[[ Provided data, beginning ]]

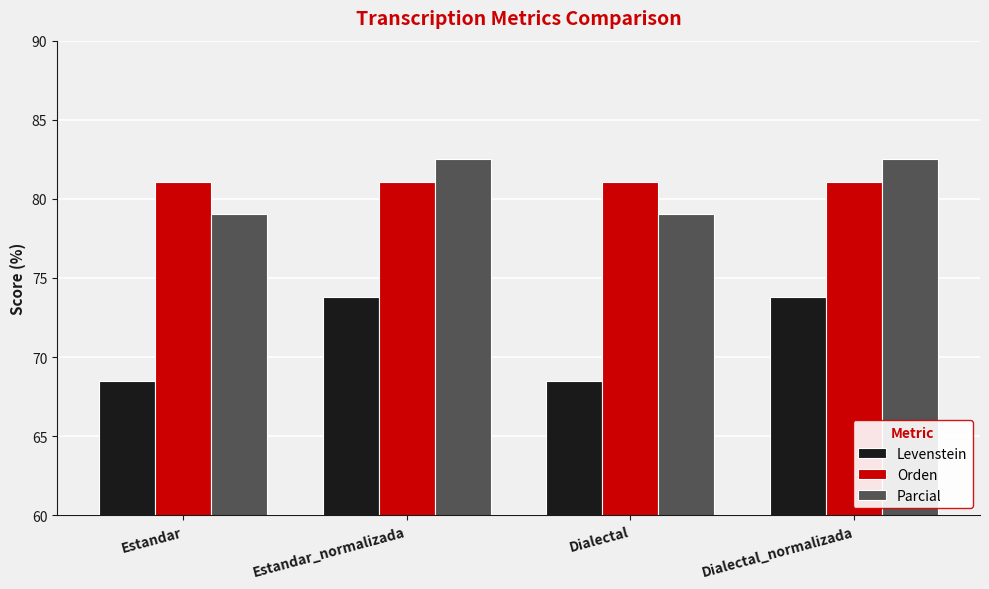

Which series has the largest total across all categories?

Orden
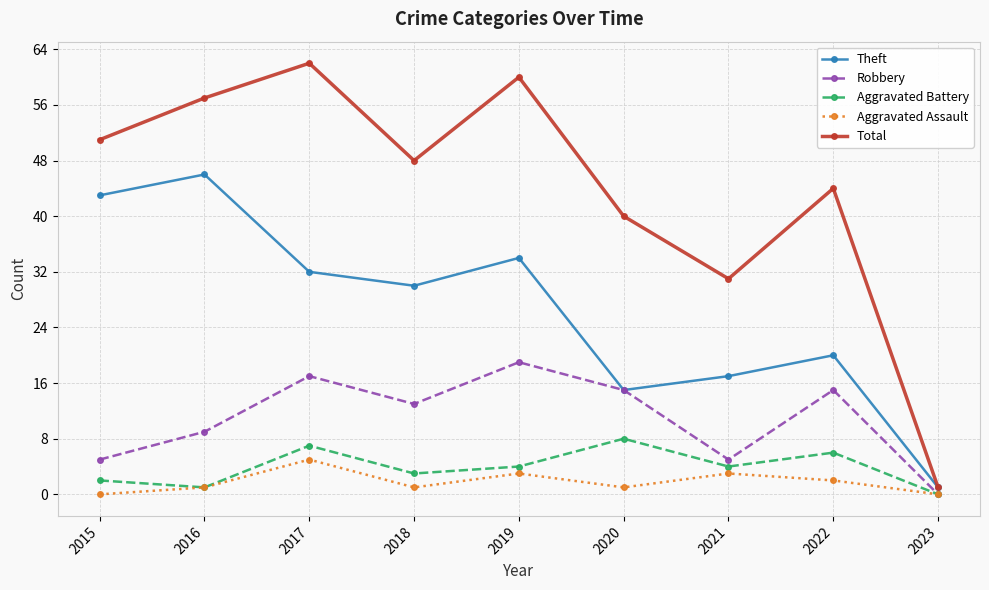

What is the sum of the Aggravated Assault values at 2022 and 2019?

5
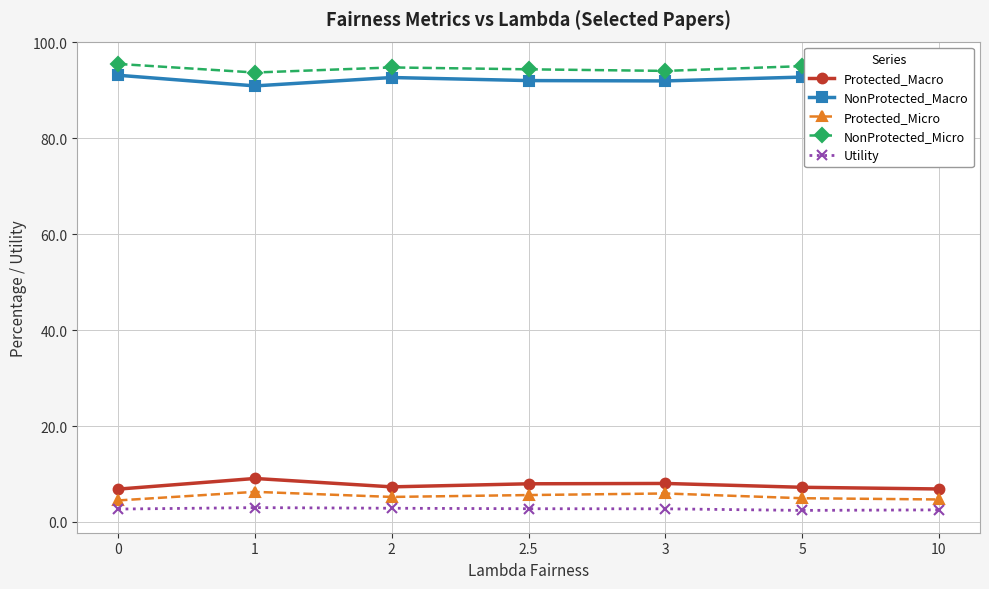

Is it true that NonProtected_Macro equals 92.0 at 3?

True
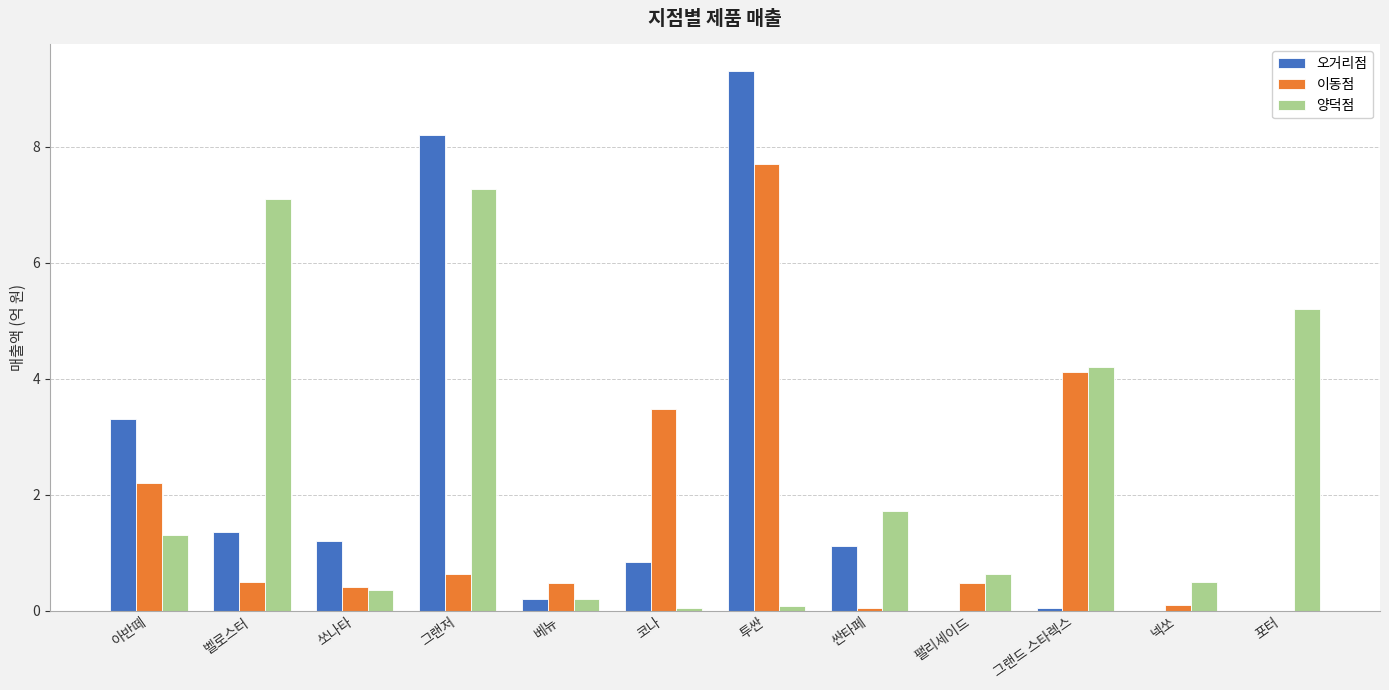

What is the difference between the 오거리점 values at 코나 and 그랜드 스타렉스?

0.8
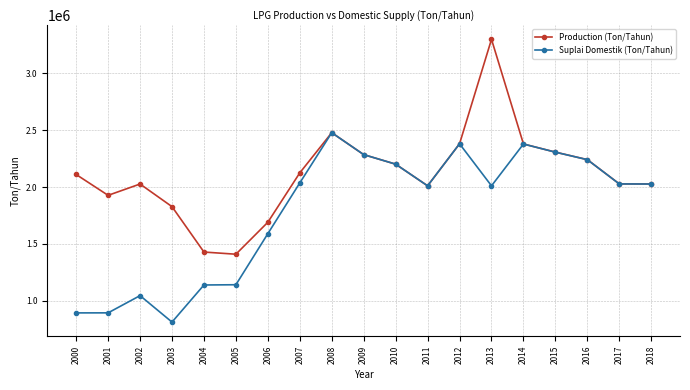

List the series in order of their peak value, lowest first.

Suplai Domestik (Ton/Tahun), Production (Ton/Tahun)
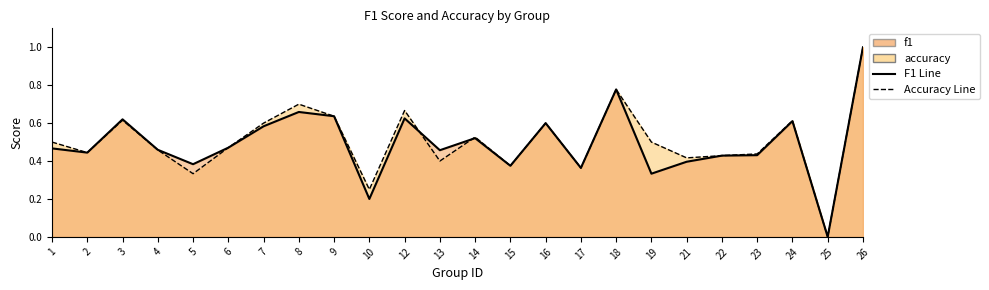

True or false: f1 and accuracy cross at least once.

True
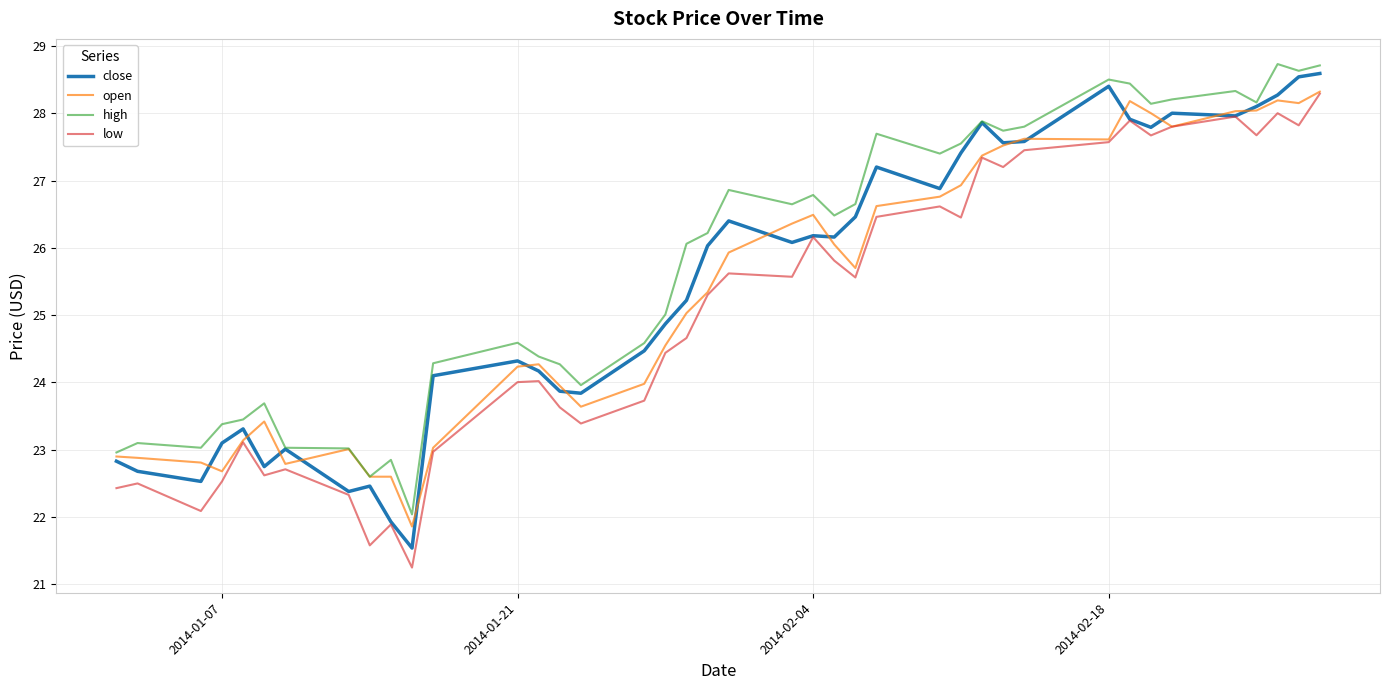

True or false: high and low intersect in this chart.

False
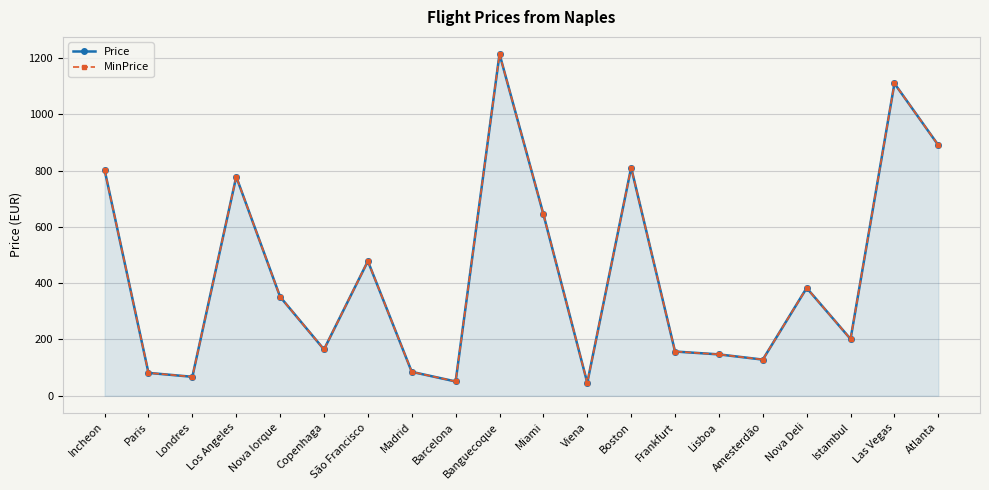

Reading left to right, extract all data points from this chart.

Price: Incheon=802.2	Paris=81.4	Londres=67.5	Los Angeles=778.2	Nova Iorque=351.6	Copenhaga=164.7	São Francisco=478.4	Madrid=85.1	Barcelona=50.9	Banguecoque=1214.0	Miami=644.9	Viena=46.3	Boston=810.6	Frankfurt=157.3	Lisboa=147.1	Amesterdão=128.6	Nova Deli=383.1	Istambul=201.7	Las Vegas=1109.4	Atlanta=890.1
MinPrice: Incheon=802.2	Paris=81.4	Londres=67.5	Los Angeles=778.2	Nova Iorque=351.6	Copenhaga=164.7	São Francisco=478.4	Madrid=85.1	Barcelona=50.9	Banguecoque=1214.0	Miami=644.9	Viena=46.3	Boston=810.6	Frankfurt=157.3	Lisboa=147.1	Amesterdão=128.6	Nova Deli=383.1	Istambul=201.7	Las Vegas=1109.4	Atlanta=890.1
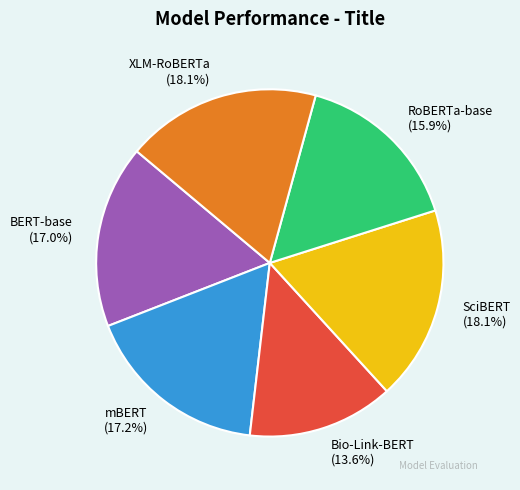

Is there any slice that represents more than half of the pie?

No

[[ Provided data, end ]]

Exercise details. Write out every item above word for word, omitting the pictures.

Written solution.
Which series has the largest total across all categories?

Orden

What is the sum of the Aggravated Assault values at 2022 and 2019?

5

Is it true that NonProtected_Macro equals 92.0 at 3?

True

What is the difference between the 오거리점 values at 코나 and 그랜드 스타렉스?

0.8

List the series in order of their peak value, lowest first.

Suplai Domestik (Ton/Tahun), Production (Ton/Tahun)

True or false: f1 and accuracy cross at least once.

True

True or false: high and low intersect in this chart.

False

Reading left to right, extract all data points from this chart.

Price: Incheon=802.2	Paris=81.4	Londres=67.5	Los Angeles=778.2	Nova Iorque=351.6	Copenhaga=164.7	São Francisco=478.4	Madrid=85.1	Barcelona=50.9	Banguecoque=1214.0	Miami=644.9	Viena=46.3	Boston=810.6	Frankfurt=157.3	Lisboa=147.1	Amesterdão=128.6	Nova Deli=383.1	Istambul=201.7	Las Vegas=1109.4	Atlanta=890.1
MinPrice: Incheon=802.2	Paris=81.4	Londres=67.5	Los Angeles=778.2	Nova Iorque=351.6	Copenhaga=164.7	São Francisco=478.4	Madrid=85.1	Barcelona=50.9	Banguecoque=1214.0	Miami=644.9	Viena=46.3	Boston=810.6	Frankfurt=157.3	Lisboa=147.1	Amesterdão=128.6	Nova Deli=383.1	Istambul=201.7	Las Vegas=1109.4	Atlanta=890.1

Is there any slice that represents more than half of the pie?

No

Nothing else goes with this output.